# L 48



## Lamar Holland (Dec 28, 2005)

While it is unseasonably warm I decided to dig along my foundation, tar, place 2 inch styrofoam, 6 mil plastic, and a perimeter drain..


----------



## Lamar Holland (Dec 28, 2005)

another


----------



## Lamar Holland (Dec 28, 2005)

3rd


----------



## Lamar Holland (Dec 28, 2005)

last one


----------



## Chris (Sep 15, 2003)

Ok, what is the styrofoam for and what are you doing in your project? Insulating the foundation?
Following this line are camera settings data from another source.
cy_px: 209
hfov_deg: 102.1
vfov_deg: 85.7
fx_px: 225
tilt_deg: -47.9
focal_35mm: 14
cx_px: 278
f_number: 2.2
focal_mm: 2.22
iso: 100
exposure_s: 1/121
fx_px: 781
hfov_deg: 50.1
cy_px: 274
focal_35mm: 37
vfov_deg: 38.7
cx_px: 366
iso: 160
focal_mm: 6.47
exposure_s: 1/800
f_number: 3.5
Thanks!

Andy


----------



## chrpmaster (May 5, 2004)

Lamar

Great job! should fix any water problem you had in the basement. also gets you some seat time:tractorsm


----------



## HarryG (Mar 28, 2004)

Lamar, nice work. 

Andy, yes, thats insulation for the basement walls. It really helps keep the basement warmer.


----------



## chrpmaster (May 5, 2004)

Harry do you have that type insulation on your house? I always wondered how much that would help when most of the wall is below grade already and you have the dirt to insulate.


----------



## Archdean (Jul 15, 2004)

I'm certain that it is now a required building code for any inhabitable sub terraining structure i.e. basement/celler in all fifty states now!!!
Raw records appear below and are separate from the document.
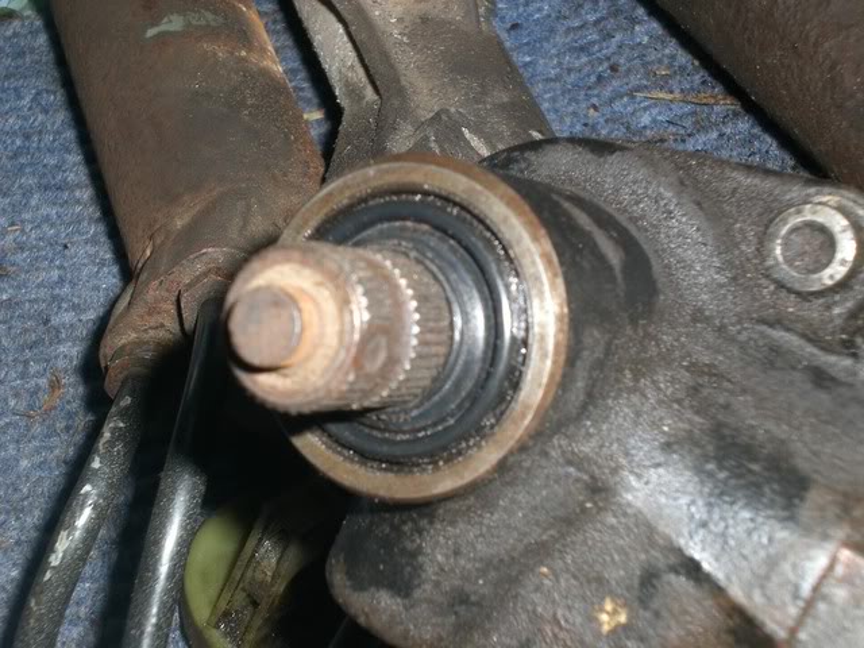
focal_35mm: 63
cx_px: 432
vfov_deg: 23.3
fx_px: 1572
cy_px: 324
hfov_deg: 30.7
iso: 50
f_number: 5.7
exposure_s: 1/60
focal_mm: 10.4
This applies to all homes that the buyer needs to obtain financing for!


----------



## Lamar Holland (Dec 28, 2005)

nope,
not required here in the ne and thinking of our usual winters, one would tend to think it mandatory. I live on a large reservoir, which means wind almost every single day... There are times the ambient temp is 20 below. Factor in a wind speed, and cold will make a believer out of you. This is just tar, insulate, waterproof, that is 6 mil plastic,,, and putting in perimeter drains too...


----------